Reputation:
In my java application I have many threads, but there are several most important threads, which do complex calculations (accessing remote db's, etc).
In case all these important threads are died
, then I need to quit the application, even less important threads still are running.
I implemented an additional (thread) class to monitor these threads with core functionality like this:
boolean allThreadsDied;
do {
allThreadsDied = true;
for (Thread oneThread : threadsList) {
allThreadsDied = allThreadsDied & (!oneThread.isAlive());
}
} while (!allThreadsDied);
// now, it's time to quit the application
This thread runs permanently and checks the state of important threads.
I think I have invented a bicycle, and very non-efficient bicycle. Because this thread, running permanently, produces high processor load, even when there are no current calculations.
My question is as follows: is there a more efficient way to monitor a group of threads and get a signal when all these threads are died ?
Upvotes: 2
Views: 177
Reputation: 8458
This might be an answer to your problem: threads can be flagged as daemons. A daemon thread will not prevent the JVM from shutting down. So in your case, keep the worker threads "as is" and the less important threads as daemon with the thread.setDaemon(true)
method.
Upvotes: 0
Reputation: 206755
Change that whole thing to:
for (Thread oneThread : threadsList) {
try {
oneThread.join();
} catch (InterruptedException ie) {
// handle this
}
}
This will wait for each of the threads to finish their processing, but not waste CPU cycles. (The thread running this will sleep during the join
.)
Upvotes: 1
Reputation: 274660
Use Thread.join
like this:
for (Thread t : threadsList) {
t.join();
}
Let's say you put this code at the end of your main
method. Calling t.join()
will cause the main thread to wait until thread t
has died.
Upvotes: 2
Reputation: 1996
Usually the application quits automatically. Whatever:
System.exit(0); // forces the app to exit.
Upvotes: -1
Reputation: 19131
When you create a thread you can specify whether it is a "daemon" thread or not. When main()
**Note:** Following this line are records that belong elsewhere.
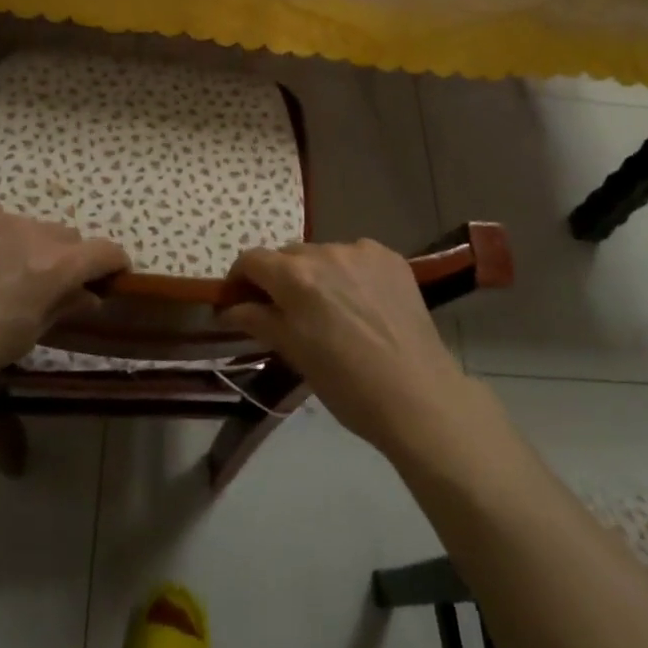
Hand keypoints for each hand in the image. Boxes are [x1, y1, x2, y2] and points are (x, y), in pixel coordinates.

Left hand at [0, 206, 126, 409]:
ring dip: (28, 244)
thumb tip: (88, 294)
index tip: (112, 274)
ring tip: (1, 273)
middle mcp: (28, 231)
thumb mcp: (25, 338)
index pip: (103, 251)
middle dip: (67, 257)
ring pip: (28, 224)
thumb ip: (63, 307)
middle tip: (47, 284)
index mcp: (52, 266)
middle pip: (66, 235)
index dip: (114, 262)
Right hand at [223, 240, 473, 454]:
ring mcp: (361, 251)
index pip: (252, 260)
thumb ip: (258, 320)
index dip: (240, 279)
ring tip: (330, 309)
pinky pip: (356, 256)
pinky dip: (349, 273)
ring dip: (317, 274)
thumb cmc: (346, 384)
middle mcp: (325, 252)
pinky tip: (361, 303)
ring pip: (323, 254)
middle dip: (279, 278)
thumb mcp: (294, 353)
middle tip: (286, 312)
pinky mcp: (390, 258)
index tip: (240, 301)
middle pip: (288, 255)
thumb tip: (229, 308)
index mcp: (295, 276)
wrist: (417, 396)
returns the application will continue running if there are any non-daemon threads running, however it will not continue running if only daemon threads remain. When you spawn your non-important thread you can spawn them as daemon threads which may achieve what you want.
Upvotes: 0
Reputation: 340783
Mark all non-important threads as daemon
threads (see: Thread.setDaemon()
) and start all important ones normally.
Once all non-daemon threads are dead/done, the JVM quits automatically.